Start of Data extracts

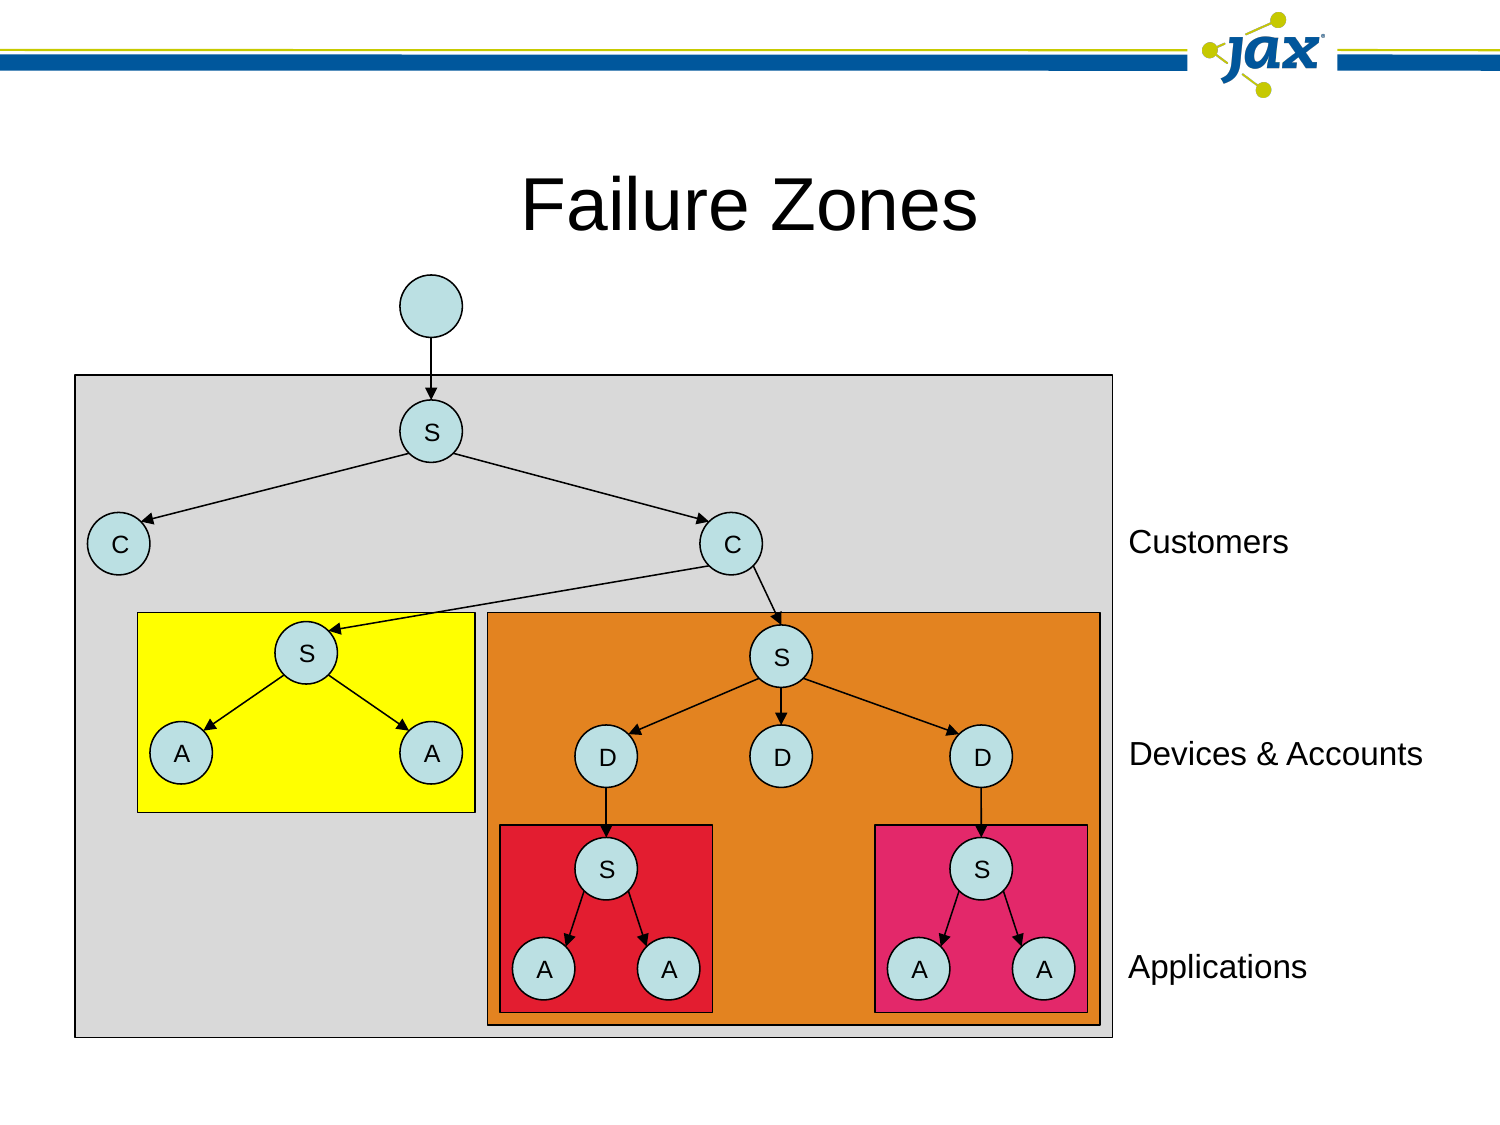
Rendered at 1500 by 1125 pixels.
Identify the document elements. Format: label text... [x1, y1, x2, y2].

text_box Devices & Accounts [1114, 724, 1439, 780]
text_box Customers [1113, 512, 1305, 568]
text_box Applications [1113, 937, 1324, 993]
text_box [487, 612, 1100, 1025]
title Failure Zones [112, 112, 1388, 288]
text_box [87, 337, 763, 576]
text_box [874, 825, 1088, 1013]
picture [1202, 12, 1325, 98]
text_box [512, 624, 1076, 1001]
text_box [499, 825, 713, 1013]
text_box [137, 612, 475, 813]
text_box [753, 565, 782, 626]
text_box [399, 274, 463, 335]
text_box [74, 374, 1113, 1038]
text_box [149, 562, 697, 785]
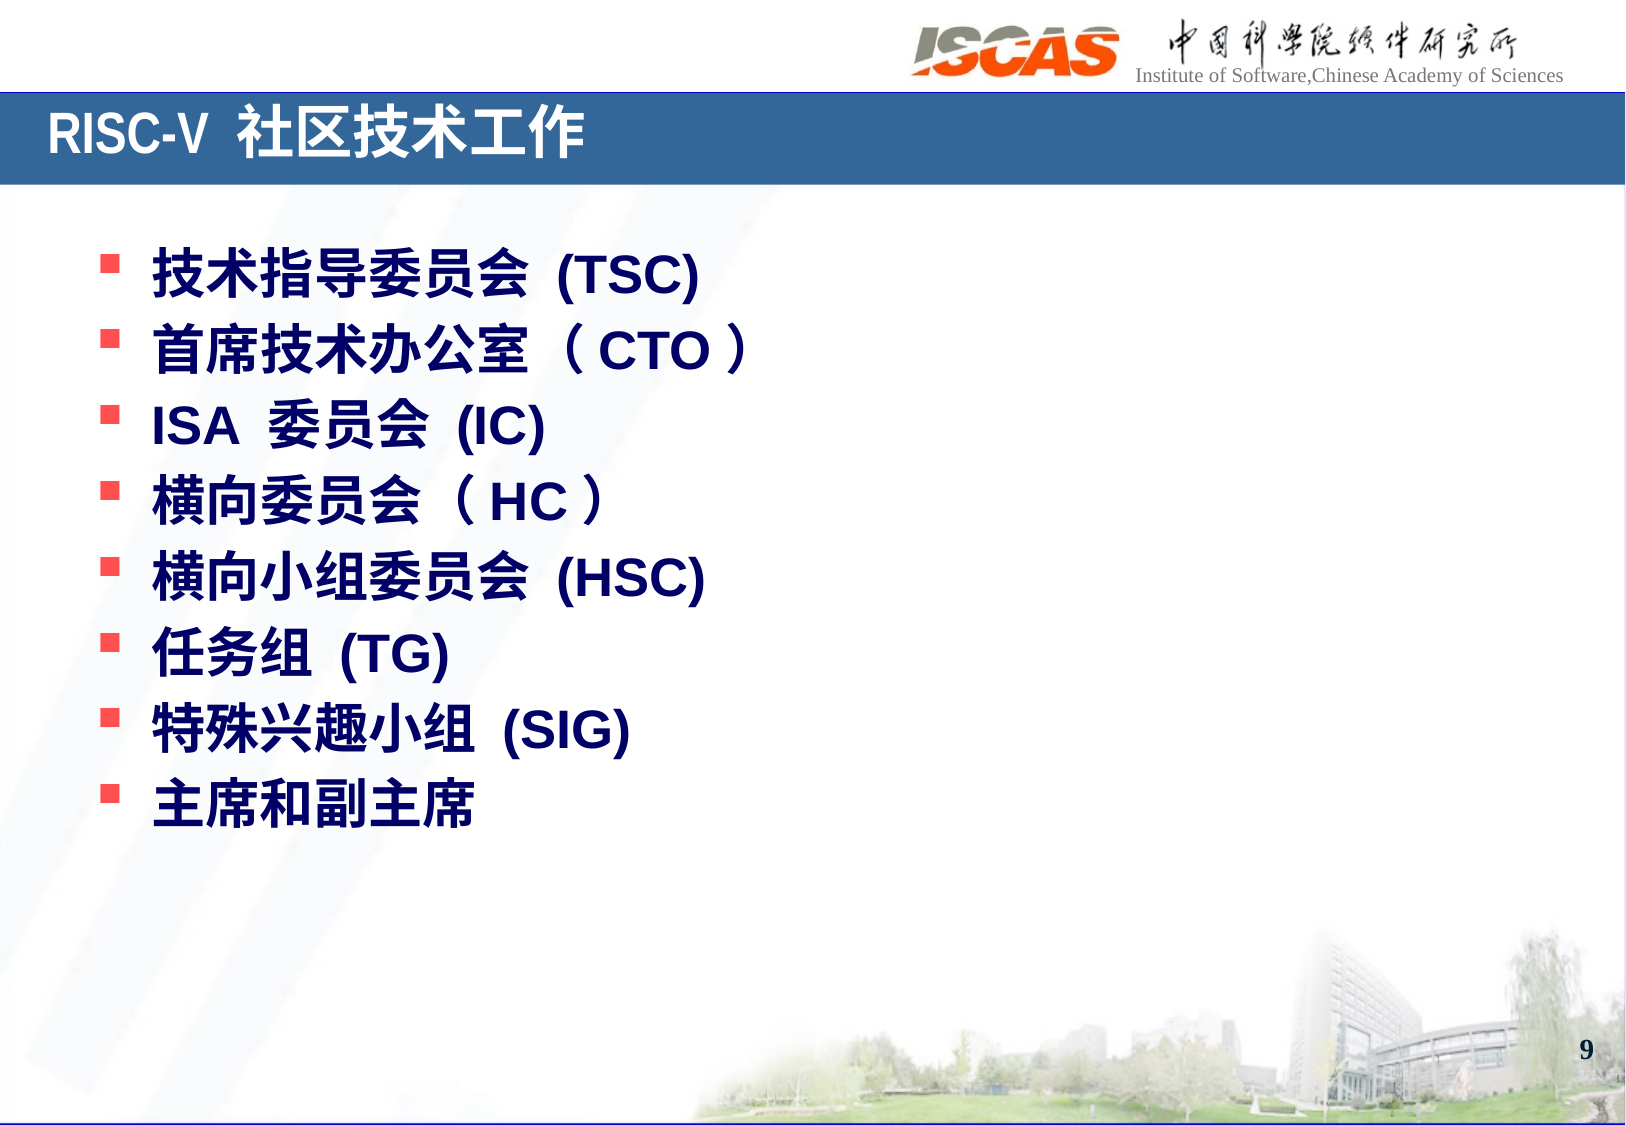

End of Data extracts

● **Task brief**
Would you restate all of the data above word for word, omitting the pictures?

● **Result of the task**
Rendered at 1500 by 1125 pixels.
Identify the document elements. Format: label text... [x1, y1, x2, y2].

text_box Devices & Accounts [1114, 724, 1439, 780]
text_box Customers [1113, 512, 1305, 568]
text_box Applications [1113, 937, 1324, 993]
text_box [487, 612, 1100, 1025]
title Failure Zones [112, 112, 1388, 288]
text_box [87, 337, 763, 576]
text_box [874, 825, 1088, 1013]
picture [1202, 12, 1325, 98]
text_box [512, 624, 1076, 1001]
text_box [499, 825, 713, 1013]
text_box [137, 612, 475, 813]
text_box [753, 565, 782, 626]
text_box [399, 274, 463, 335]
text_box [74, 374, 1113, 1038]
text_box [149, 562, 697, 785]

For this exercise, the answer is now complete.